Hindistanlı, Nam-I Diğer Haydutlar Kraliçesi, Phoolan Devi

Sevgili Dostlar,

   Savaş; kıtlık ve yokluk zamanlarında ve bunların yaşandığı coğrafyalarda insanların kanını donduran hikâyeler üretilmiştir. Beni ve benim gibi birçok insanı etkilediğine inandığım Phoolan Devi, Haydutlar Kraliçesi, bu güçlü kadının hikâyesini sizlerle paylaşmak istedim...

    Ailesi, balıkçılar ve kayıkçıları kapsayan Sudralar kastına bağlı Mallah jatisine mensup bir topluluktandı. Mallahlar, üst kastlara sahip toprak sahibi ve tüccarların bulunduğu Thakurs kastına mensup olan feodallerin toprağında çalışan topraksız köylülerden oluşuyordu. Gelecekte “Haydutlar Kraliçesi” namıyla tanınacak olan Phoolan Devi, geçen ekim ayında iki gün arayla iki kadının toplu tecavüz sonucu ölümüyle sonuçlanan olayın yaşandığı Uttar Pradeş eyaletinin Jaalun bölgesindeki Ghura Ka Purwa köyünde 1963 yılında doğdu.
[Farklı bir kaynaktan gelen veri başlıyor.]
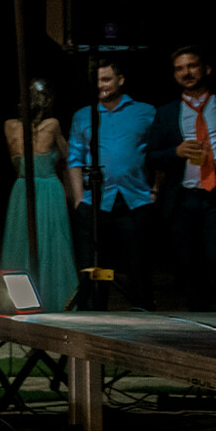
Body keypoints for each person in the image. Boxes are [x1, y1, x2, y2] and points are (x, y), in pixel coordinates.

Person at [148, 46, 216, 308]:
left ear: (207, 69)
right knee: (188, 263)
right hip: (183, 199)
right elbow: (152, 155)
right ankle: (197, 320)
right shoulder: (166, 112)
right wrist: (175, 152)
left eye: (191, 66)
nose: (186, 73)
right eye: (179, 68)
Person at [66, 60, 158, 310]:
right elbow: (74, 158)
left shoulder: (145, 111)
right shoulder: (83, 115)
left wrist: (156, 189)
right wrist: (77, 199)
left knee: (138, 268)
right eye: (96, 81)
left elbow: (159, 153)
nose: (101, 86)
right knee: (95, 270)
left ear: (121, 80)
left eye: (106, 79)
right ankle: (94, 325)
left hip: (135, 199)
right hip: (95, 202)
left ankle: (144, 321)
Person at [1, 79, 76, 312]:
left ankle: (23, 302)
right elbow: (67, 155)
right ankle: (55, 300)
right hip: (46, 188)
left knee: (24, 242)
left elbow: (15, 160)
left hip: (23, 187)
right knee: (50, 242)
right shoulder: (52, 124)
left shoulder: (9, 125)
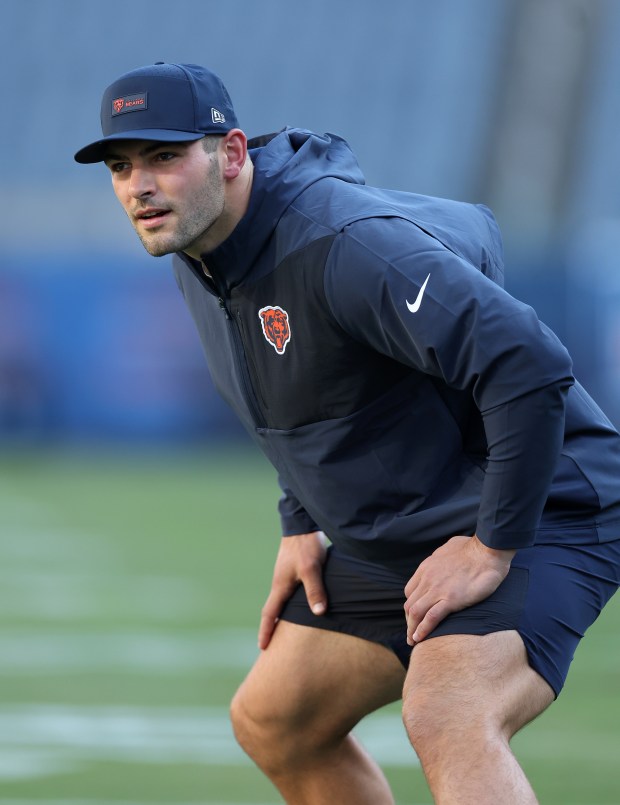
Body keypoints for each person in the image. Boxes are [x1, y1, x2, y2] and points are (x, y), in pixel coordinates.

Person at [75, 62, 620, 804]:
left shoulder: (341, 242)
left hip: (540, 505)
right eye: (121, 165)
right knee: (276, 721)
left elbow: (528, 364)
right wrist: (300, 519)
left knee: (448, 711)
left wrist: (491, 546)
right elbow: (296, 389)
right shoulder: (199, 245)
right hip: (402, 528)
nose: (139, 185)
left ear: (231, 154)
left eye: (165, 157)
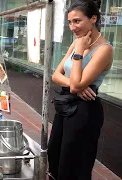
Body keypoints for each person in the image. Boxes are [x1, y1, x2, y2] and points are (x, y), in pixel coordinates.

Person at [48, 0, 113, 179]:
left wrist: (79, 53)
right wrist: (76, 85)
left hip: (85, 111)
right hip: (65, 105)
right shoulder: (77, 42)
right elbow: (56, 75)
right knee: (55, 155)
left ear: (93, 18)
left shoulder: (104, 49)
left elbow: (77, 85)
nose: (72, 27)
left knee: (74, 162)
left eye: (77, 21)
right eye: (70, 22)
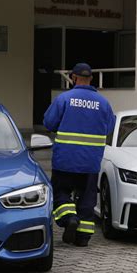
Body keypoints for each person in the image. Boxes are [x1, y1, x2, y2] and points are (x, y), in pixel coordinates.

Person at [43, 63, 115, 247]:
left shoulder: (64, 99)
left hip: (65, 160)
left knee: (60, 193)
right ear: (91, 79)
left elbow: (49, 123)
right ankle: (83, 238)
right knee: (87, 199)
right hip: (91, 162)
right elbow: (110, 128)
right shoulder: (104, 103)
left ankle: (69, 219)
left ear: (74, 78)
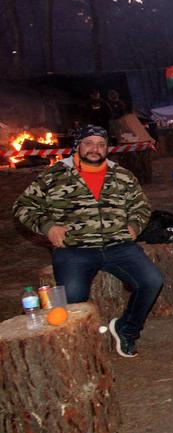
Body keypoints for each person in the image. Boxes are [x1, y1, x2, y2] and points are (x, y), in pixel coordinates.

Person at [13, 125, 163, 357]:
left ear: (107, 148)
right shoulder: (55, 175)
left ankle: (127, 330)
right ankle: (79, 349)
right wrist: (48, 227)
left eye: (101, 144)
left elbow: (141, 205)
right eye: (89, 143)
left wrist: (135, 224)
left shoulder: (121, 175)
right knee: (73, 301)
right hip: (75, 249)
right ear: (78, 146)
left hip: (119, 245)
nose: (95, 148)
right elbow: (23, 206)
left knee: (152, 281)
     11 yaşında kocaya satıldı.       

     14 yaşında tacizci kocasını terk etti, kaçırıldı, koca bir köyün tecavüzüne uğradı.

     18 yaşında çete lideri oldu, her gittiği köy baskınında “Korkmayın kadınlar ve çocuklar” diye başlar elindeki megafonla konuşmasına, “korkmayın yoksullar, sizlerle bir hesabımız yoktur bizim, hesabımız haksız yere zenginleşenlerle!”Ve başlar, Robin Hood vari bir şekilde zenginlerden alıp yoksullara dağıtmaya.

     20 yaşında tutuklandı, Hint yoksul alt tabakalarında efsane oldu, teslim olduktan sonra mahkemeye çıkarılmadan 11 yıl cezaya çaptırıldı, cezasını çetesinde yer alan erkeklerle birlikte aynı koğuşta kalarak tamamladı.

     31 yaşında parlamentoya girdi ve yasa koyucu oldu..

     Evinin önünde öldürüldüğünde 38 yaşındaydı.

     Öfkeli kitlelerin hükümeti onu korumamakla suçlayan sert protestolarıyla gömüldü.

     "Doğduğumda bir köpekten daha değersizdim, şimdi bir kraliçeyim. Çoktan ölmüş olmalıydım, ama hala canlıyım. Tanıklığım, benimki gibi bir yaşamın bir daha asla yinelenmemesi için yeryüzündeki tüm yoksullara ve ezilmişlere uzanan bir el olsun…"         

    Hep duymuşuzdur ya tarih korkakları değil, cesurları yazar diye. İnsan yaşamı nihayetinde bir gün son bulacaktır. Hiç bir yaşam yoktur ki sonsuz olsun. Önemli olan yaşam da iz bırakabilmektir. Bir canlıya dokunabilmektir. Haksızlıklar karşısında başkaldırabilmektir.  Canlılığınız sonlandığında, iyi ve dürüst hatırlanabilmektir.

    Sorgulamaktan yanlışlara sesinizi çıkarmaktan vazgeçmeyin.